Stored data entries:
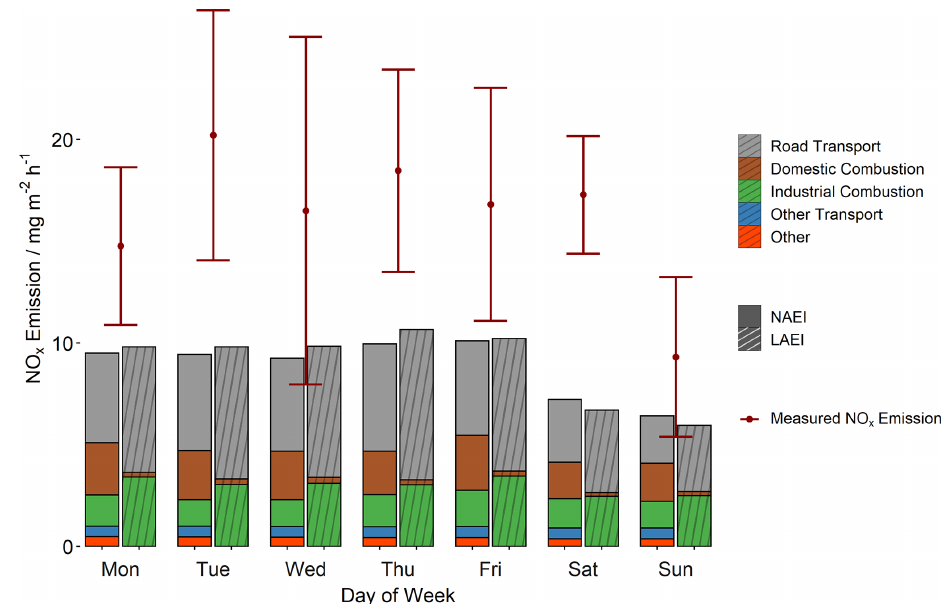
Figure 10. Daily averaged measured NO x emissions by day of week shown as red points and stacked bars of simulated emissions coloured by source sector for the NAEI (solid colour) and LAEI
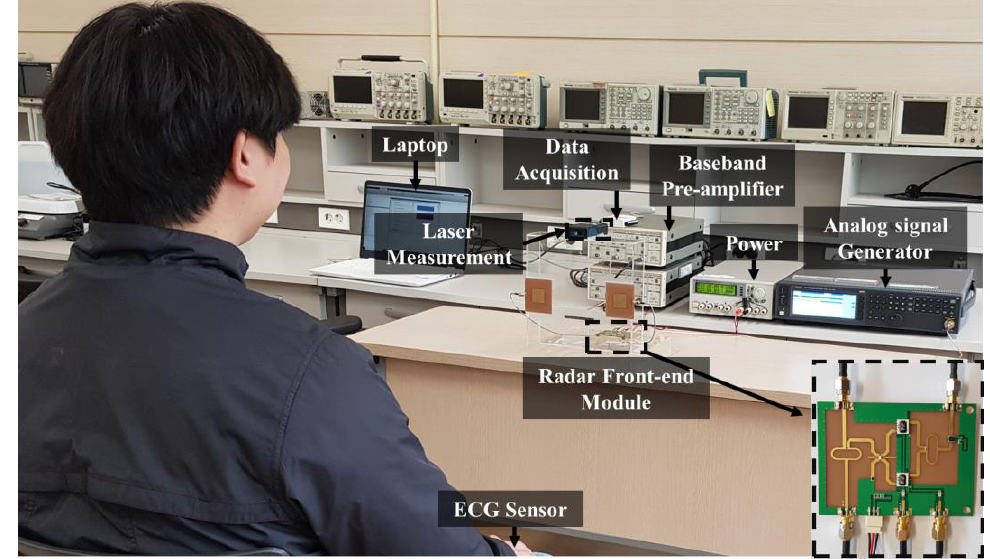
Figure 8. Measurement setup for detecting the distance and vital signs using the proposed FSK radar. Table 1. Information relevant to the subjects.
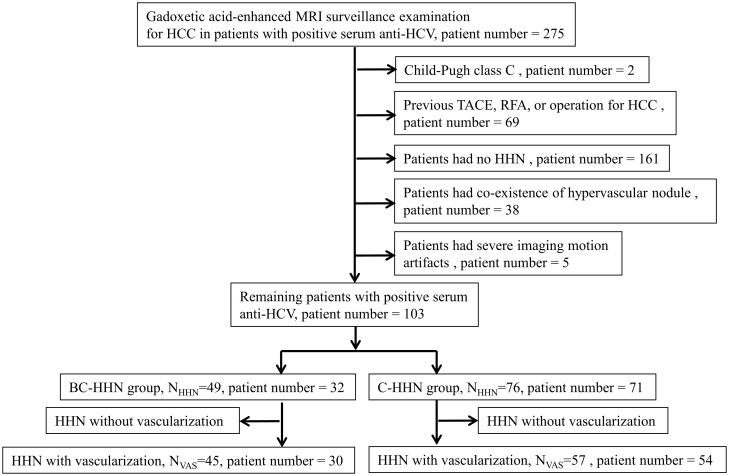
Flow chart for the selection of the study population.HCC, hepatocellular carcinoma; HHN, hypovascular hypointense nodule.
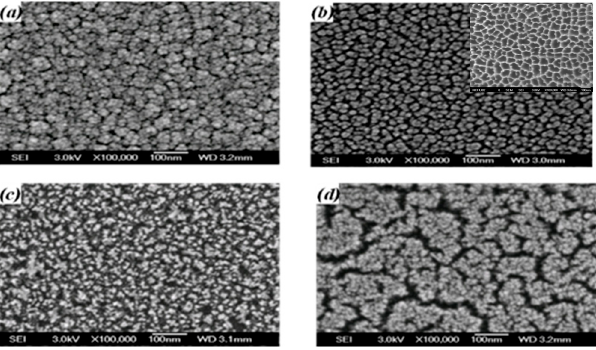
Figure 3. Surface morphologies of the ( a ) untreated a-TiO x film; and SFE-treated a-TiO x film for ( b ) 10; ( c ) 20; and ( d ) 35 s, respectively (the AAM patterns is provided in inset figure of Figure 3b).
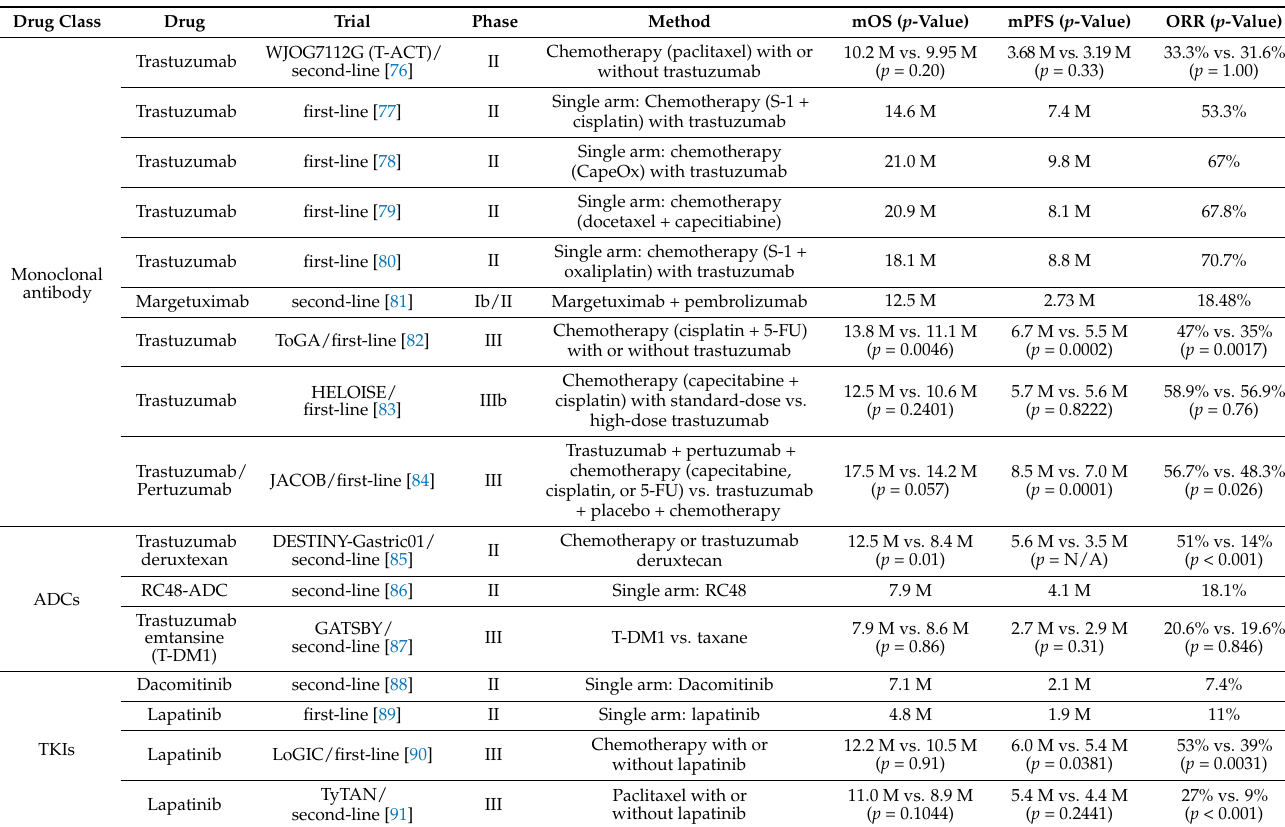
Table 2. Phase II and III trials of therapies targeting human epidermal receptor-2 (HER-2). mOS, median overall survival; mPFS, median progression-free survival; ORR, objective response rate; M, months; ADC, antibody–drug conjugate; TKI, tyrosine kinase inhibitor; CapeOx, capecitabine and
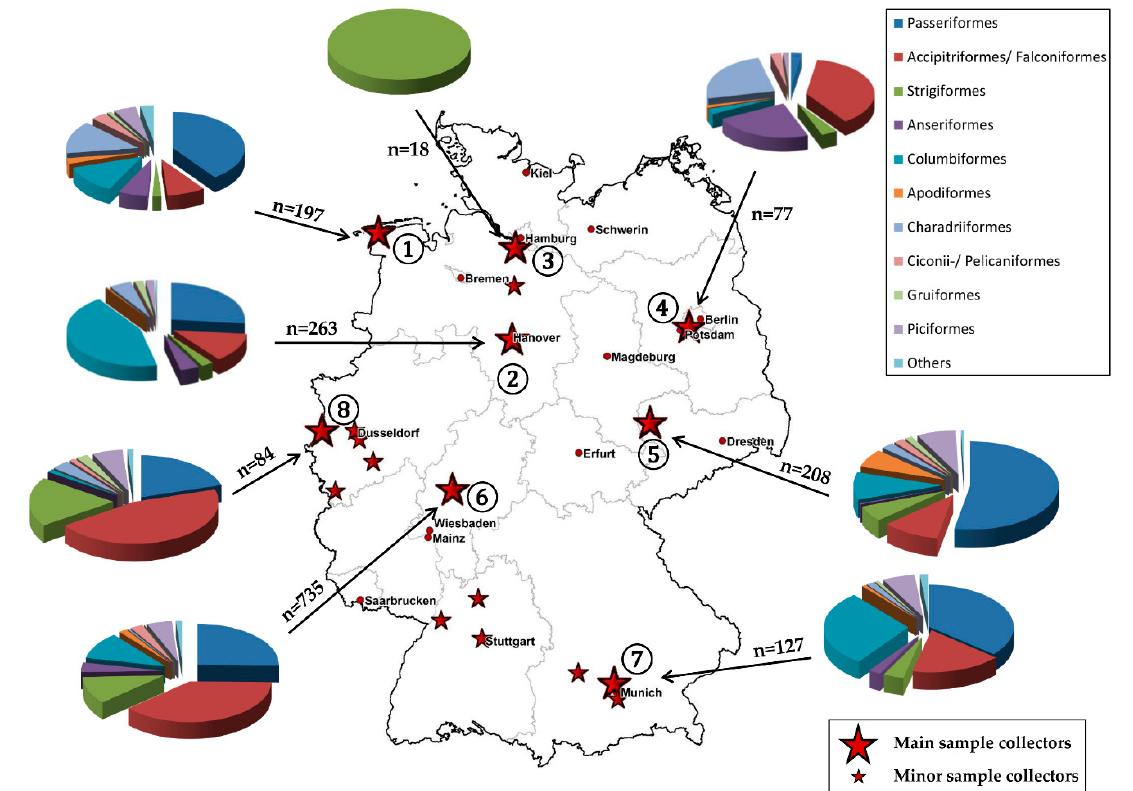
Figure 1. Total number of samples (first sample panel) collected in 2017 and 2018 per sampling site divided into the different zoological bird orders (big red stars = main sample collectors, small red stars = minor sample collectors). The encircled numbers next to the sample collectors allow a geographical allocation to the respective sample collector: 1 (cid:79) “Seehundstation Nationalpark-Haus Norden-Norddeich”; 2 (cid:79) “Clinic for Small Mammals, Reptiles, and Birds of the University of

| Assignment |
Write out the entries above word for word. Do not include the pictures.

| Response to this exercise |
Figure 10. Daily averaged measured NO x emissions by day of week shown as red points and stacked bars of simulated emissions coloured by source sector for the NAEI (solid colour) and LAEI
Figure 8. Measurement setup for detecting the distance and vital signs using the proposed FSK radar. Table 1. Information relevant to the subjects.
Flow chart for the selection of the study population.HCC, hepatocellular carcinoma; HHN, hypovascular hypointense nodule.
Figure 3. Surface morphologies of the ( a ) untreated a-TiO x film; and SFE-treated a-TiO x film for ( b ) 10; ( c ) 20; and ( d ) 35 s, respectively (the AAM patterns is provided in inset figure of Figure 3b).
Table 2. Phase II and III trials of therapies targeting human epidermal receptor-2 (HER-2). mOS, median overall survival; mPFS, median progression-free survival; ORR, objective response rate; M, months; ADC, antibody–drug conjugate; TKI, tyrosine kinase inhibitor; CapeOx, capecitabine and
Figure 1. Total number of samples (first sample panel) collected in 2017 and 2018 per sampling site divided into the different zoological bird orders (big red stars = main sample collectors, small red stars = minor sample collectors). The encircled numbers next to the sample collectors allow a geographical allocation to the respective sample collector: 1 (cid:79) “Seehundstation Nationalpark-Haus Norden-Norddeich”; 2 (cid:79) “Clinic for Small Mammals, Reptiles, and Birds of the University of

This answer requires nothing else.